Passage shown >>
--------------------------------

THERE were various State agencies responsible for bits of the problem of crimes of violence against women, but there was no coherent national strategy for dealing with the women concerned, the Minister of State for Labour Affairs, Ms Eithne Fitzgerald, said yesterday.
Addressing a seminar on Women in Conflict, in the Glencree Centre for Peace and Reconciliation, Co Wicklow, the Minister said abused women needed support from gardai, the courts, doctors and hospitals as well as from housing, child care and financial benefit agencies.
"Women need to be believed, to be treated with sympathy and professionalism, but very often the hospital or doctor does not know what to do, they don't have a written policy," she said. Women had had mixed experience of gardai, while in rural Ireland a parish priest might have a view on keeping families together which could result in a woman remaining in a violent situation.
The Minister said the Sexual Assault and Domestic Violence Unit, set up in Dublin in 1994 was still the only statutory body with a written policy on the treatment of abused women. This was a situation which she hoped the Government's Working Group on Violence Against Women, which she chaired, would tackle.
The group plans to draw up a national strategy to co ordinate the approach of all statutory bodies to the problem of domestic violence against women. Its report is due in February.

--------------------------------

Listed entries >>
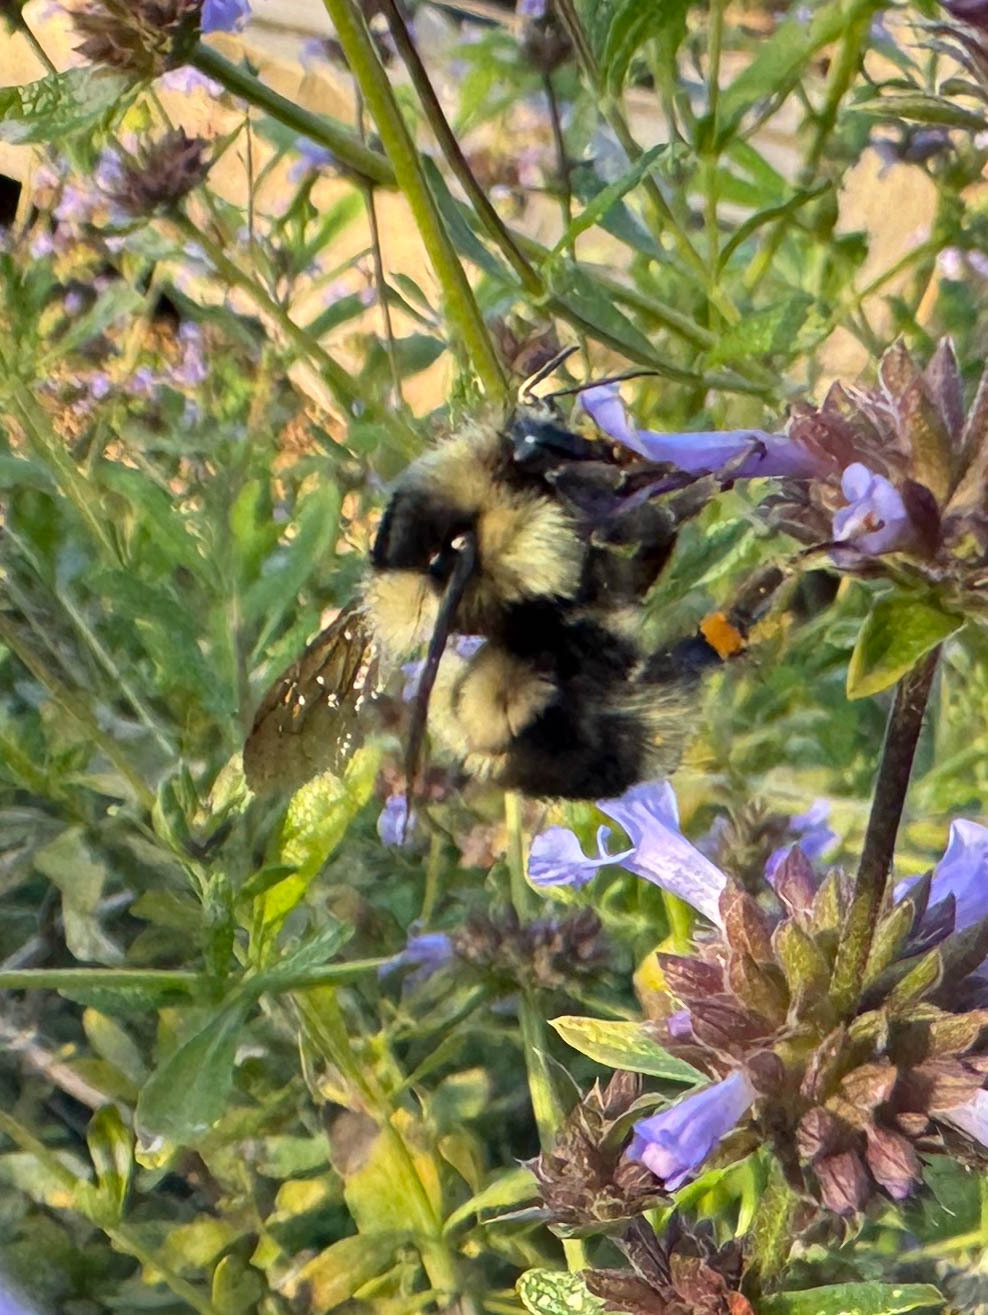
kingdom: Animalia
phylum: Arthropoda
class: Insecta
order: Hymenoptera
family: Apidae
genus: Bombus
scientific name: Bombus melanopygus
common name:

--------------------------------

Parts of the exercise >>
**A)** Answer these questions about the news report on violence against women:
(i) Where was the seminar on Women in Conflict held?
(ii) In what year and in which city was the Sexual Assault and Domestic Violence Unit set up?
(iii) When is the working group's report due?
**B)** Carry on the news report about the Minister's remarks on violence against women, starting after its last sentence.

Results for the exercise >>
**A)**
(i) The Glencree Centre for Peace and Reconciliation, Co Wicklow
(ii) 1994, in Dublin
(iii) February

**B)**
Ms Olive Braiden, director of the Rape Crisis Centre, told the seminar women lived with the threat of male violence. "It is the threat which stops you going for a bottle of milk if the streets are dark or quiet, or stops you answering the door at night."
Ms Braiden also criticised the courts system, which she said saw women rape victims classed as witnesses. This meant that they were not entitled to be represented by a barrister in court. She said this forced women to prove they were victims.
The journalist and author, Ms Kate Shanahan, said abused women in Ireland often had difficulty with the media. Aspects of court reporting were unnecessarily prurient while the public often confused support, or otherwise, for an individual with support, or otherwise, for the issue. The result was that many women felt that there was a price to be paid for going public.